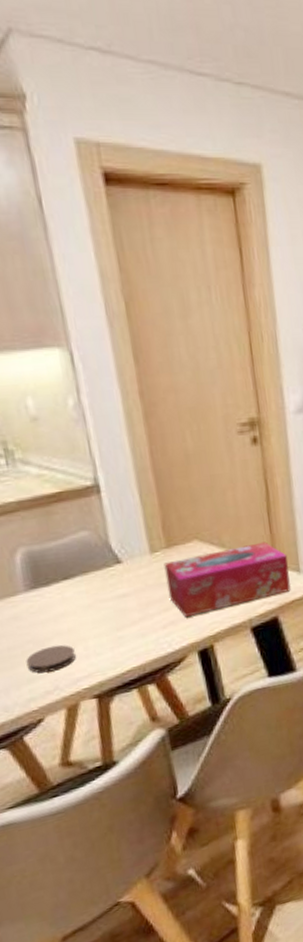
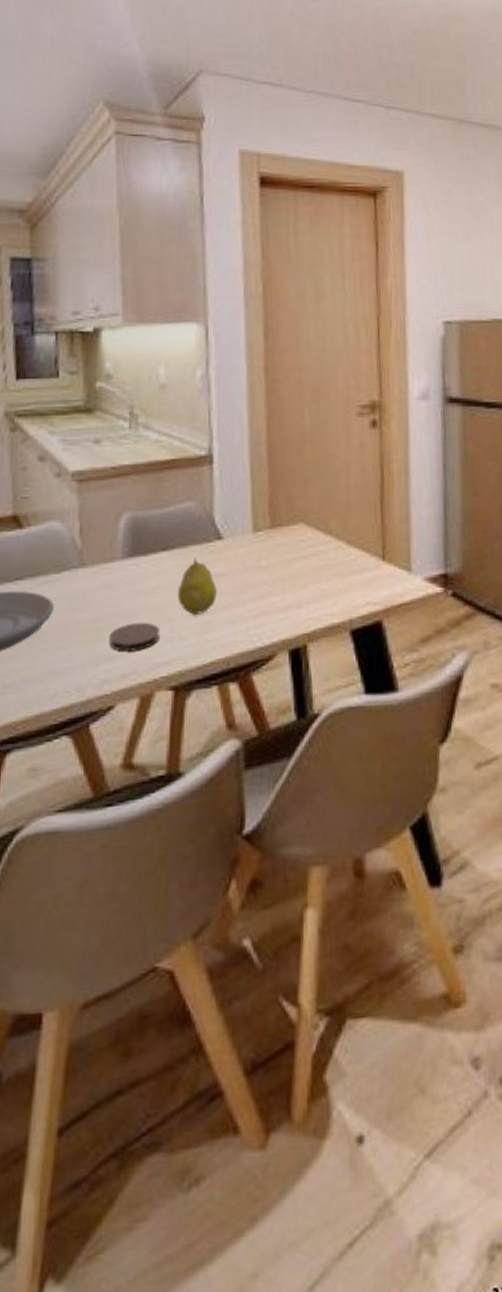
fruit: none [85,582,125,634] -> present [177,558,217,616]
tissue box: present [163,541,291,617] -> none [265,532,400,608]

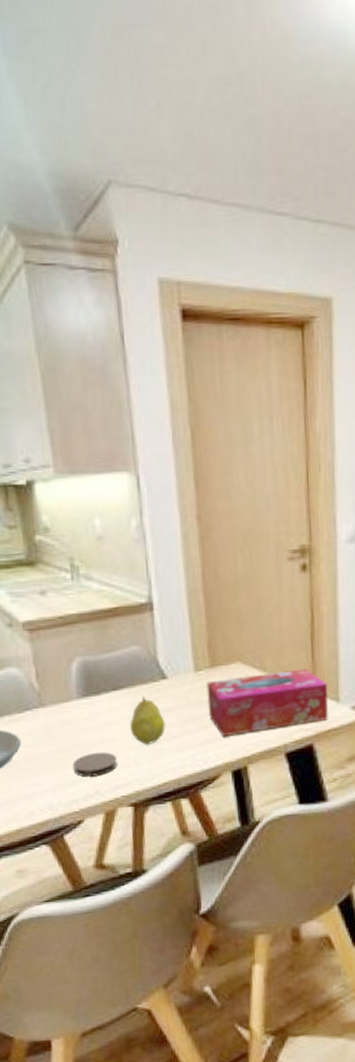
tissue box: none [265,532,400,608] -> present [206,668,329,736]

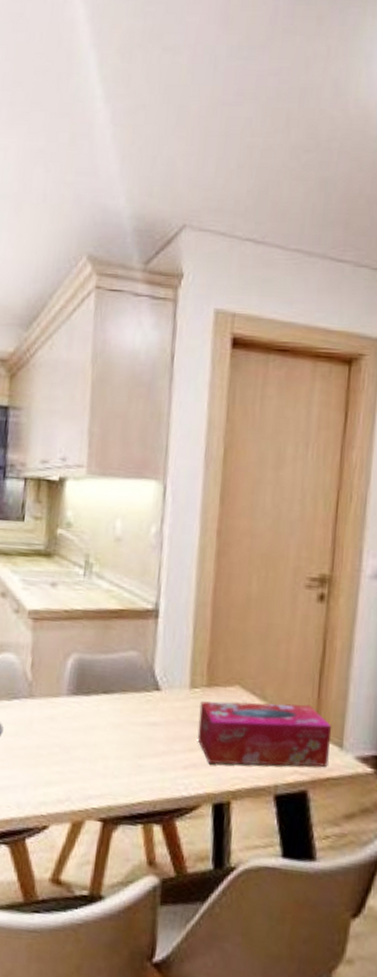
coaster: present [72,751,117,777] -> none [48,755,95,781]
fruit: present [129,696,166,746] -> none [113,704,151,758]

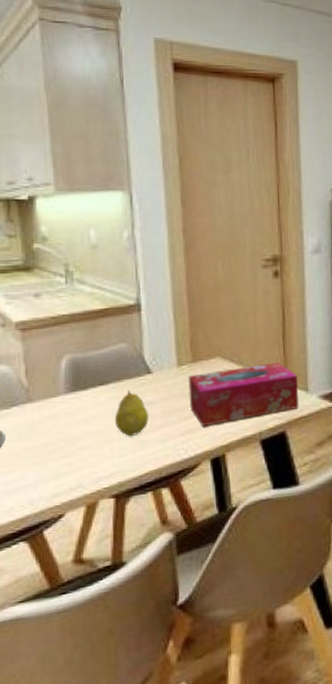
fruit: none [113,704,151,758] -> present [114,389,149,437]

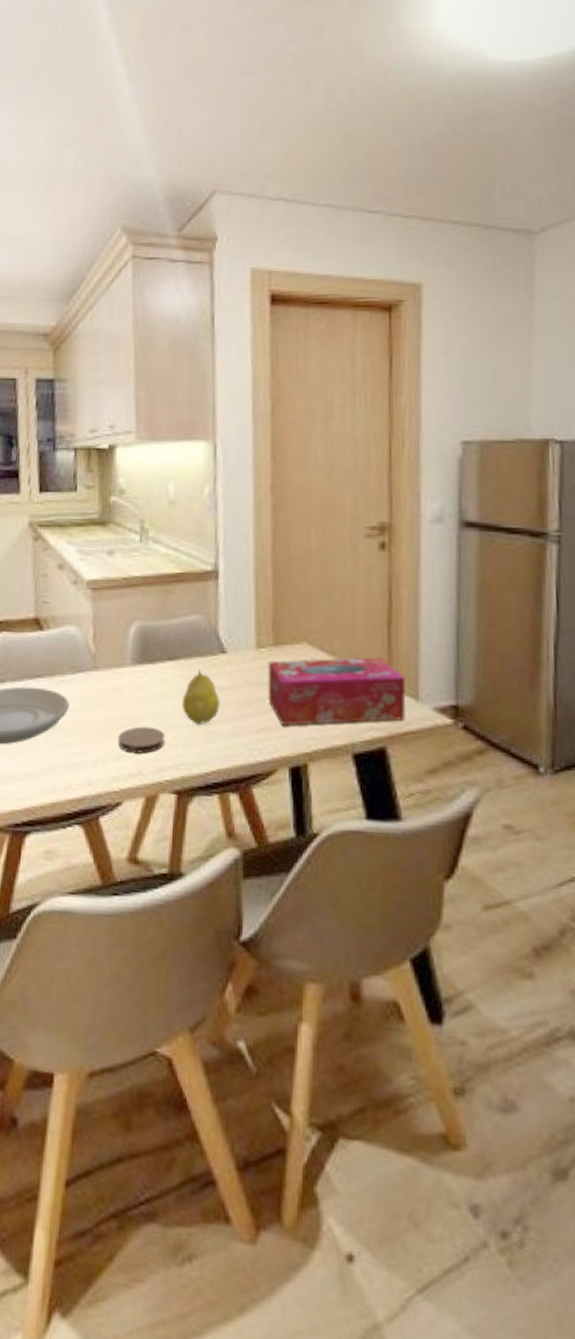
coaster: none [56,444,101,470] -> present [118,726,165,754]

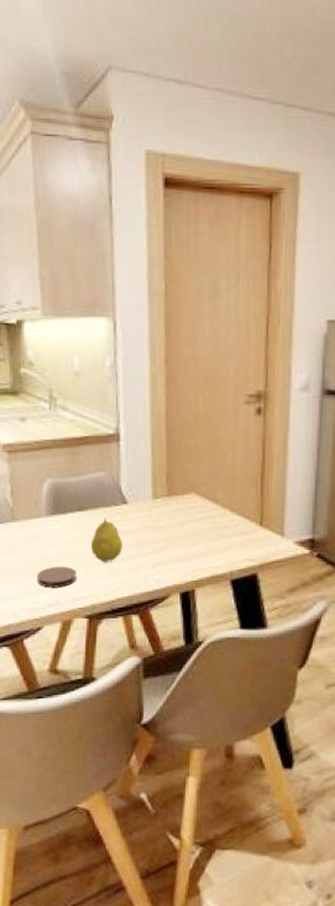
tissue box: present [268,657,406,725] -> none [162,503,274,560]

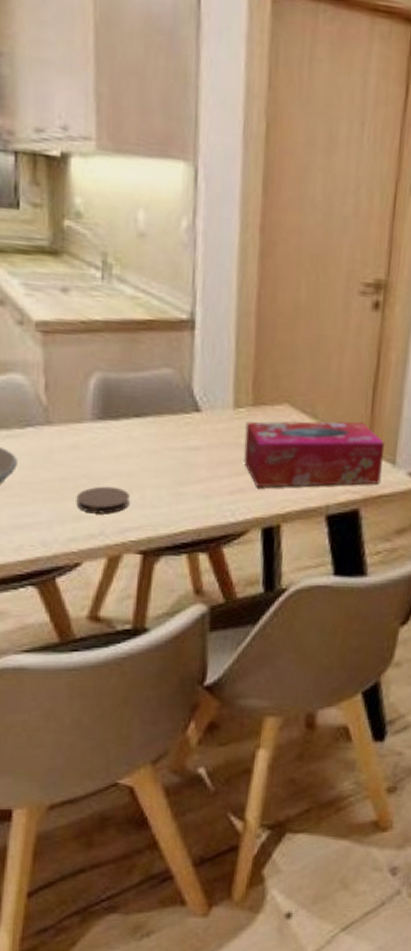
fruit: present [90,518,123,563] -> none [149,428,192,486]
tissue box: none [162,503,274,560] -> present [243,421,385,488]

..............................

■ TASK DIRECTIONS ■
Looking only at the entries, count the lines that contain the word "tissue", then state that count and nothing else.

■ ANSWER BOX ■
4